Imaging Protocol MRI data will be acquired using a 3 Tesla Siemens Prisma scanner with an advanced imaging protocol, including T1, T2, FLAIR, DTI, DSC, and DCE sequences. For each patient, relative cerebral blood volume (CBV) and diffusion-weighted imaging (DWI)-derived metrics will be evaluated across clinical outcome groups. The dataset will include standard deviations and medians of these parameters, categorized by tumor diagnosis and molecular subtypes. Log-rank tests will evaluate the association between rCBV, ADC metrics, and PFS. The extent of resection (EOR) will be quantified using volumetric analysis according to RANO criteria. PET imaging will be conducted on a Siemens Biograph 16 PET-CT scanner, with 18F-DOPA injected 15 minutes before a static 90-minute scan. The collected data will be analyzed using semi-quantitative and dynamic approaches. PET images will be co-registered with MRI using intraoperative neuronavigation systems (Brainlab AG or Medtronic S8 StealthStation). A low-dose CT scan will be used for attenuation correction.

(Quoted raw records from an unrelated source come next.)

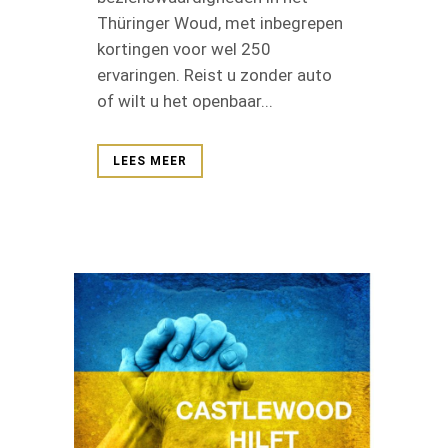
Thüringer Woud, met inbegrepen
kortingen voor wel 250
ervaringen. Reist u zonder auto
of wilt u het openbaar...
LEES MEER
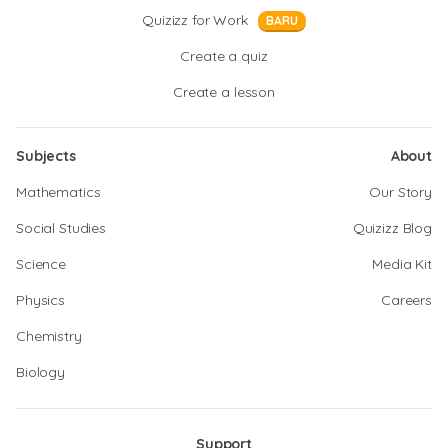
Quizizz for Work
BARU
Create a quiz
Create a lesson
Subjects
About
Mathematics
Our Story
Social Studies
Quizizz Blog
Science
Media Kit
Physics
Careers
Chemistry
Biology
Support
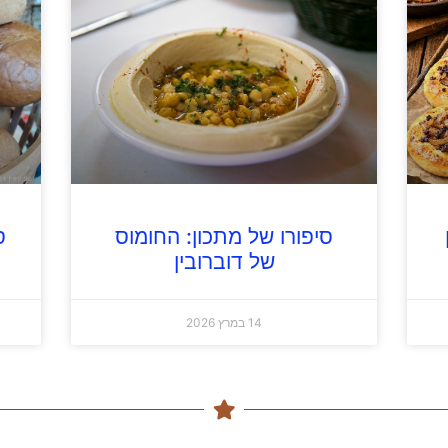
סיפורו של מתכון: החומוס
ס
של דוברובין
14 במרץ 2026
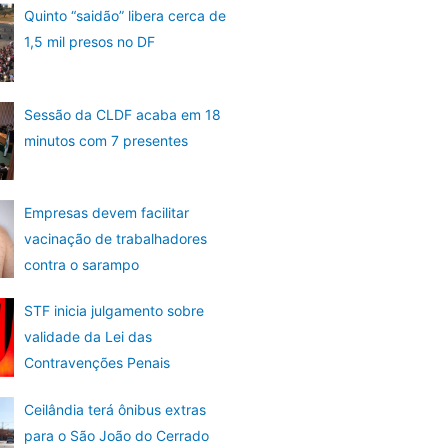
Quinto “saidão” libera cerca de
1,5 mil presos no DF
Sessão da CLDF acaba em 18
minutos com 7 presentes
Empresas devem facilitar
vacinação de trabalhadores
contra o sarampo
STF inicia julgamento sobre
validade da Lei das
Contravenções Penais
Ceilândia terá ônibus extras
para o São João do Cerrado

Muldisciplinary collaboration The study relies on close collaboration between specialists. Nuclear medicine experts will oversee PET acquisition and interpretation, ensuring accurate metabolic tumor delineation. Neuroradiologists will analyze MRI data, quantify tumor volumes, and perform PET/MRI co-registration. Neurosurgeons will integrate PET findings into their surgical strategy, aiming to maximize resection while preserving neurological function. Neuropathologists will examine tumor samples to confirm the correlation between PET findings and histological tumor infiltration. Neuro-oncologists will manage patient follow-up, recording survival outcomes and treatment responses, contributing to the overall evaluation of the impact of PET-guided surgery on glioma management.

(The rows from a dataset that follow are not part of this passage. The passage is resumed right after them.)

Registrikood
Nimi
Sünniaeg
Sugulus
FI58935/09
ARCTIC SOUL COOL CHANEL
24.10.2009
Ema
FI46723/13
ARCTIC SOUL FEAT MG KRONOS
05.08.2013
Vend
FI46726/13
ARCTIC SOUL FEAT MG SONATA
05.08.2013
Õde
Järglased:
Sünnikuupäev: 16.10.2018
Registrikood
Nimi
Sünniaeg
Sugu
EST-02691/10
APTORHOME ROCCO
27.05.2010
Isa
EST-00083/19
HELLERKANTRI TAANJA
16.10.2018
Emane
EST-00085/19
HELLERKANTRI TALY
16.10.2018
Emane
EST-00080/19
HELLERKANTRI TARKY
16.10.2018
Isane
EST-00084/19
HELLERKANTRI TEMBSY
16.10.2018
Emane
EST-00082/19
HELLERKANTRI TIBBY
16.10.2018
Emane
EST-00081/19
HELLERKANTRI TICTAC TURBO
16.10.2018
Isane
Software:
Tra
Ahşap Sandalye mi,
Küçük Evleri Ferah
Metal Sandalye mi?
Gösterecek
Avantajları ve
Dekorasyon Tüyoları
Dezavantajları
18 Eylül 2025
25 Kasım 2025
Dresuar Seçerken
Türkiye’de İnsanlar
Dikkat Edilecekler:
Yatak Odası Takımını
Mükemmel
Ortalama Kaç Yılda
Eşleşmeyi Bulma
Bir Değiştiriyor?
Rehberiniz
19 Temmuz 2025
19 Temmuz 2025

Data Analysis Statistical analysis involves Kaplan-Meier survival curves to estimate progression-free survival (PFS) and overall survival (OS). Additionally, multivariate regression models will identify independent prognostic factors, considering variables such as age, tumor location, molecular subtypes, and EOR. Sample size calculation is based on the prevalence of high-grade gliomas in the participating centers, with a target enrollment of at least 100 patients, evenly distributed between the two groups. Histopathological analysis will include assessments of neoplastic density, necrosis, mitotic count, and vascular proliferation. Pearson's chi-square test will be used for categorical variables, while a Wilcoxon-Mann-Whitney test or Fisher's Exact test will be applied for numerical variables. A paired sample Student's t-test will compare numerical variables between samples.

Work Plan and Timeline The study spans four years and is divided into sequential phases. Phase 1 (Months 0-6) focused on study preparation, including ethical approvals, imaging and surgical protocol development, staff training, and PET/MRI integration into neuronavigation workflows.

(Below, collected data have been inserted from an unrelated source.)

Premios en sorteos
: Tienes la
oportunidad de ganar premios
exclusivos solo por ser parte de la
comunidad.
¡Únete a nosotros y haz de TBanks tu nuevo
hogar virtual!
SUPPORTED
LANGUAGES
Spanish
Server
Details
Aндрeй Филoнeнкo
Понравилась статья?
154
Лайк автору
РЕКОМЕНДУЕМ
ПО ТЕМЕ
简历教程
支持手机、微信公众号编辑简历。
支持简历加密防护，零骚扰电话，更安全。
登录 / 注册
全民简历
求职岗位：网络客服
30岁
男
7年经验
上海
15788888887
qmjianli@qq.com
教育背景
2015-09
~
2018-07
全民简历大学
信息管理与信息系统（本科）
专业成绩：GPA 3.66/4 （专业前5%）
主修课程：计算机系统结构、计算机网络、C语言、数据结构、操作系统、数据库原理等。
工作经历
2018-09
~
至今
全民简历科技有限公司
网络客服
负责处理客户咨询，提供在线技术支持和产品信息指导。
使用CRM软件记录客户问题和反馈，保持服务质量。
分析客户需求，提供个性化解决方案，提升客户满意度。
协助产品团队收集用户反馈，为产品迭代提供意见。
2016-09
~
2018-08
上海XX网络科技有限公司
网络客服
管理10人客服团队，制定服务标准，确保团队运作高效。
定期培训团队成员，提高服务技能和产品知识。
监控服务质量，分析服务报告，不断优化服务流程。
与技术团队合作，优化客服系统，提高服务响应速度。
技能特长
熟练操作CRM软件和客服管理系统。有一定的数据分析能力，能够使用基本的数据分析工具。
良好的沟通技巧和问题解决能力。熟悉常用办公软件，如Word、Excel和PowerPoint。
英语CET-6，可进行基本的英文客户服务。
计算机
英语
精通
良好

Phase 2 (Months 7-30) is ongoing, with active patient recruitment at both centers. Eligible patients undergo preoperative PET and MRI, followed by surgery based on their assigned strategy. Postoperative imaging and clinical follow-up monitor disease progression and survival outcomes.

Phase 3 (Months 31-42) will involve data analysis and evaluation. Survival outcomes, PET parameters, molecular markers, and histopathological findings will be analyzed, with subgroup assessments to refine prognostic factors.

Phase 4 (Months 43-48) will focus on disseminating results through presentations at major conferences and publications in peer-reviewed journals.